[Records excerpted from a collection]
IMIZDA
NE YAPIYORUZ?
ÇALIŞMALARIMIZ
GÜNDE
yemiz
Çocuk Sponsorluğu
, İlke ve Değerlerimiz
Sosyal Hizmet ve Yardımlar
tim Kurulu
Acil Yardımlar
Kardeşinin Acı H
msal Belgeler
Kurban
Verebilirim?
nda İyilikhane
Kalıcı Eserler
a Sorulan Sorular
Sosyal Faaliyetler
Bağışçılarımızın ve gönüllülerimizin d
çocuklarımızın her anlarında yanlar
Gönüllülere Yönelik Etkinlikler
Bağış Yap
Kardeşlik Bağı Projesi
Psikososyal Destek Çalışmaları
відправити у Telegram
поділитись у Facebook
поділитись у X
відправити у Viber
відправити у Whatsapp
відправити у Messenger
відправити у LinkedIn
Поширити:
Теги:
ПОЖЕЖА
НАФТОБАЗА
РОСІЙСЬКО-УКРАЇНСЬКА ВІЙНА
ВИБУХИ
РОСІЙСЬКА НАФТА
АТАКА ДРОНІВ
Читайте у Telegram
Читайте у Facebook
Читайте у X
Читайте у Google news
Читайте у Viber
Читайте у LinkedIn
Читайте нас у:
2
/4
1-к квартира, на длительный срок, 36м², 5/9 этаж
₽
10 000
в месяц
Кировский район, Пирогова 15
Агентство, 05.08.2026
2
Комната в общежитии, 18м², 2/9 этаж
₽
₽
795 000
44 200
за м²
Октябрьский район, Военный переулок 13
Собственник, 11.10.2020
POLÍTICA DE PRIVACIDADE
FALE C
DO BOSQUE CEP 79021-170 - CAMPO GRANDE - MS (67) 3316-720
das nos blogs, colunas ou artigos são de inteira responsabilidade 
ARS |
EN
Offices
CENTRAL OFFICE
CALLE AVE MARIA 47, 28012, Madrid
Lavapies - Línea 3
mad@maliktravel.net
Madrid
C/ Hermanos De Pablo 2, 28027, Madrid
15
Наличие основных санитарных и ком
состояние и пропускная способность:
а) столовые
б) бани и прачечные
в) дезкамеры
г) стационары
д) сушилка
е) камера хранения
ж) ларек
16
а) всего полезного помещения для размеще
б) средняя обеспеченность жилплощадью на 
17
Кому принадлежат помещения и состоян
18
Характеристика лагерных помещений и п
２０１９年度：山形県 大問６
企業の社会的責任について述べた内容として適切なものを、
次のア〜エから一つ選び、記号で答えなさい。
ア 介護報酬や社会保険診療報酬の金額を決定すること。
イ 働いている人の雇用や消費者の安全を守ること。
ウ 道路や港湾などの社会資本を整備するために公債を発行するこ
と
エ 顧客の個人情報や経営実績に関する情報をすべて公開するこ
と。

YOUR TASK:
Extract every line of text in the material above, reproducing each one verbatim.

OUTPUT BELOW:
IMIZDA
NE YAPIYORUZ?
ÇALIŞMALARIMIZ
GÜNDE
yemiz
Çocuk Sponsorluğu
, İlke ve Değerlerimiz
Sosyal Hizmet ve Yardımlar
tim Kurulu
Acil Yardımlar
Kardeşinin Acı H
msal Belgeler
Kurban
Verebilirim?
nda İyilikhane
Kalıcı Eserler
a Sorulan Sorular
Sosyal Faaliyetler
Bağışçılarımızın ve gönüllülerimizin d
çocuklarımızın her anlarında yanlar
Gönüllülere Yönelik Etkinlikler
Bağış Yap
Kardeşlik Bağı Projesi
Psikososyal Destek Çalışmaları
відправити у Telegram
поділитись у Facebook
поділитись у X
відправити у Viber
відправити у Whatsapp
відправити у Messenger
відправити у LinkedIn
Поширити:
Теги:
ПОЖЕЖА
НАФТОБАЗА
РОСІЙСЬКО-УКРАЇНСЬКА ВІЙНА
ВИБУХИ
РОСІЙСЬКА НАФТА
АТАКА ДРОНІВ
Читайте у Telegram
Читайте у Facebook
Читайте у X
Читайте у Google news
Читайте у Viber
Читайте у LinkedIn
Читайте нас у:
2
/4
1-к квартира, на длительный срок, 36м², 5/9 этаж
₽
10 000
в месяц
Кировский район, Пирогова 15
Агентство, 05.08.2026
2
Комната в общежитии, 18м², 2/9 этаж
₽
₽
795 000
44 200
за м²
Октябрьский район, Военный переулок 13
Собственник, 11.10.2020
POLÍTICA DE PRIVACIDADE
FALE C
DO BOSQUE CEP 79021-170 - CAMPO GRANDE - MS (67) 3316-720
das nos blogs, colunas ou artigos são de inteira responsabilidade 
ARS |
EN
Offices
CENTRAL OFFICE
CALLE AVE MARIA 47, 28012, Madrid
Lavapies - Línea 3
mad@maliktravel.net
Madrid
C/ Hermanos De Pablo 2, 28027, Madrid
15
Наличие основных санитарных и ком
состояние и пропускная способность:
а) столовые
б) бани и прачечные
в) дезкамеры
г) стационары
д) сушилка
е) камера хранения
ж) ларек
16
а) всего полезного помещения для размеще
б) средняя обеспеченность жилплощадью на 
17
Кому принадлежат помещения и состоян
18
Характеристика лагерных помещений и п
２０１９年度：山形県 大問６
企業の社会的責任について述べた内容として適切なものを、
次のア〜エから一つ選び、記号で答えなさい。
ア 介護報酬や社会保険診療報酬の金額を決定すること。
イ 働いている人の雇用や消費者の安全を守ること。
ウ 道路や港湾などの社会資本を整備するために公債を発行するこ
と
エ 顧客の個人情報や経営実績に関する情報をすべて公開するこ
と。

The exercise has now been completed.